[AUFGABENSTELLUNG]:
Prüfe bitte anhand des Forenbeitrags über das TextField-Problem, ob diese Aussagen stimmen: (a) Das Programm nutzt RSA-Verschlüsselung. (b) Die verschlüsselten Werte werden aus einer Datei eingelesen. (c) Das Anlegen als char-Array bereitet Schwierigkeiten. Beantworte jede mit Ja oder Nein und zitiere die entscheidenden Worte des Forenbeitrags wörtlich.

[VORLIEGENDER TEXT]:
───

# Problem mit TextField



## Django Kanasta (19. Apr 2007)

hallo zusammen,

ich hab folgendes vor:

ich habe ein verschlüsselungsprogramm geschrieben (RSA-Verschlüsselung) und nun muss ich zur entschlüsselung
die verschlüsselten werte (double variablen) irgendwie in ein array bekommen. die eingabe der werte erfolgt über ein JTextField.

was habe ich da für möglichkeiten?

als char array das ganze anzulegen ist kein problem, da vom TextField immer ein string übergeben wird. kann ich das char array in ein array vom typ double parsen oder kann man über ein TextField direkt double zahlen einlesen?

danke schon mal 

gruß
DJango


----------



## Wildcard (19. Apr 2007)

───

[BEREITGESTELLTES MATERIAL]:
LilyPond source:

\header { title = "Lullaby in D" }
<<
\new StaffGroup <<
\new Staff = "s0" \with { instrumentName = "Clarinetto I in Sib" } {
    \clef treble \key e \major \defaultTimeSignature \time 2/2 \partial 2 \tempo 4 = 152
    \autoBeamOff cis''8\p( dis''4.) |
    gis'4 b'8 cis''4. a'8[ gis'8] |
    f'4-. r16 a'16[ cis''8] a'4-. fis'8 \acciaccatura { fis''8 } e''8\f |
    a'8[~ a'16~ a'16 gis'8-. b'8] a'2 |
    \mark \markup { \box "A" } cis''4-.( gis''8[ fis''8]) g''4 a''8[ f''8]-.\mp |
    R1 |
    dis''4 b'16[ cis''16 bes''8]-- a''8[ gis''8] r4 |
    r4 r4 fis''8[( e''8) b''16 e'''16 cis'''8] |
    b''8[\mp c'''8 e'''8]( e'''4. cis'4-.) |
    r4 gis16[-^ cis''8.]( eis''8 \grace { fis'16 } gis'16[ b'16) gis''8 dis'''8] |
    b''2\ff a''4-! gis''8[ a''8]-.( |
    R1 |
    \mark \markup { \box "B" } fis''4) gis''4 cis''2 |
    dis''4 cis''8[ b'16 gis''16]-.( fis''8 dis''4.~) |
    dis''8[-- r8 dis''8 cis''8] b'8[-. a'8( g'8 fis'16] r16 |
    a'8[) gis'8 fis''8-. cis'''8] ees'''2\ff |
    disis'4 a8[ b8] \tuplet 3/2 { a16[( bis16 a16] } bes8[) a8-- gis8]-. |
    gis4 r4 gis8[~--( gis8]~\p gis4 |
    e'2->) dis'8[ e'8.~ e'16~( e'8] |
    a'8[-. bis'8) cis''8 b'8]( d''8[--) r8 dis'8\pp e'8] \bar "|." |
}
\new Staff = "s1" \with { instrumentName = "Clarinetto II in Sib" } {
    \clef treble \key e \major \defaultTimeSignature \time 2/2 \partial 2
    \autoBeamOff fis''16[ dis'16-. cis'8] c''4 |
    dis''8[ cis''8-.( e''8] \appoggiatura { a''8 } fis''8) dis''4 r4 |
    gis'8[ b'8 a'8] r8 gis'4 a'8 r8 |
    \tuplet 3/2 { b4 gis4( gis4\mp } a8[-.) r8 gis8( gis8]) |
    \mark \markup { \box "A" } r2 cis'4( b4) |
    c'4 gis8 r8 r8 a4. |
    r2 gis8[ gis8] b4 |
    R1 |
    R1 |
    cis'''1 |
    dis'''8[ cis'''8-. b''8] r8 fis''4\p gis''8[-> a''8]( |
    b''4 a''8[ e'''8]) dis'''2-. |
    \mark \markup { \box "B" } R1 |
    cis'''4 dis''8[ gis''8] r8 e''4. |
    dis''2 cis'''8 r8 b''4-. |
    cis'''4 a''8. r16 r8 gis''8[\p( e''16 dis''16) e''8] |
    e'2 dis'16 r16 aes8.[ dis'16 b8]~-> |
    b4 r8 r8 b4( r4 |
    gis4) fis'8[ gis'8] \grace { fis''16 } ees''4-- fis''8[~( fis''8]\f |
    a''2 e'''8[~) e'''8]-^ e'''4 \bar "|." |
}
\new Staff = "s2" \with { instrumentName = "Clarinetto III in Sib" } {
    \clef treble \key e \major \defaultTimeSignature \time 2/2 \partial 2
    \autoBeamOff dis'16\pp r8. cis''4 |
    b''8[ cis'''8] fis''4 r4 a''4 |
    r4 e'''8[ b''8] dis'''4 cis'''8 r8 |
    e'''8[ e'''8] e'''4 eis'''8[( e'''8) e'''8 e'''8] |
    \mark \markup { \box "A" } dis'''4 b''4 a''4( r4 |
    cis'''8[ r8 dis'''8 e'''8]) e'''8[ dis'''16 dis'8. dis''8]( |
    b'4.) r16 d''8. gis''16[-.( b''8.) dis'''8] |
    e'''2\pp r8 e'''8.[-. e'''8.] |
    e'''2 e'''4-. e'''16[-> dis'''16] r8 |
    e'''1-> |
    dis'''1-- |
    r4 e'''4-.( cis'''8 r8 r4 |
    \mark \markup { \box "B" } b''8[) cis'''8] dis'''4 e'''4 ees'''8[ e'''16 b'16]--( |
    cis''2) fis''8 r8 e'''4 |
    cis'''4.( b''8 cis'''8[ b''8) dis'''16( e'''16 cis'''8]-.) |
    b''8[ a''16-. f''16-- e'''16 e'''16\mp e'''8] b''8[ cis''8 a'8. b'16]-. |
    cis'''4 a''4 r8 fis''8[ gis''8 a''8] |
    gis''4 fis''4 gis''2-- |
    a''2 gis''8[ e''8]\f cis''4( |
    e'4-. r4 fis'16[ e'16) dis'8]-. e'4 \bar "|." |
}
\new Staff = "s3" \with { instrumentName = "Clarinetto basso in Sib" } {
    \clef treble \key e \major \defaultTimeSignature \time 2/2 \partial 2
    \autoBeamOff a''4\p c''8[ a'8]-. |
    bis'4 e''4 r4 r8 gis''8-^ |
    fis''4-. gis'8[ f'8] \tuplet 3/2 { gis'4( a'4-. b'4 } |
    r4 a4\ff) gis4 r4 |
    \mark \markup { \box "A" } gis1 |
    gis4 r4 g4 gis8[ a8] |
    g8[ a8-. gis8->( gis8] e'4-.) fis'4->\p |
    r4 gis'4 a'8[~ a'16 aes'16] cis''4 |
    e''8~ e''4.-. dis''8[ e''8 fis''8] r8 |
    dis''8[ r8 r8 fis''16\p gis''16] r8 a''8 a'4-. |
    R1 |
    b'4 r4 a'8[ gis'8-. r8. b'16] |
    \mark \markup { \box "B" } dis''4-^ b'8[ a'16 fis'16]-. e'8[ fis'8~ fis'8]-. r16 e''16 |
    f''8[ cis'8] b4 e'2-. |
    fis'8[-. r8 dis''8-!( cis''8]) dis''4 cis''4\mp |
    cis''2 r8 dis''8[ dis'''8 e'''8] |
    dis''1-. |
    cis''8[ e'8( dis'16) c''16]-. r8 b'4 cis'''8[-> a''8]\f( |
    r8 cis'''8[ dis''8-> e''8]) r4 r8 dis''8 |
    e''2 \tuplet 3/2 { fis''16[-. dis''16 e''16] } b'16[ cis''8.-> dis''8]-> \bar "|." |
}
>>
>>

───

[DIE AUSGABE]:
(a) Ja: „ich habe ein verschlüsselungsprogramm geschrieben (RSA-Verschlüsselung)“
(b) Nein: „die eingabe der werte erfolgt über ein JTextField.“
(c) Nein: „als char array das ganze anzulegen ist kein problem“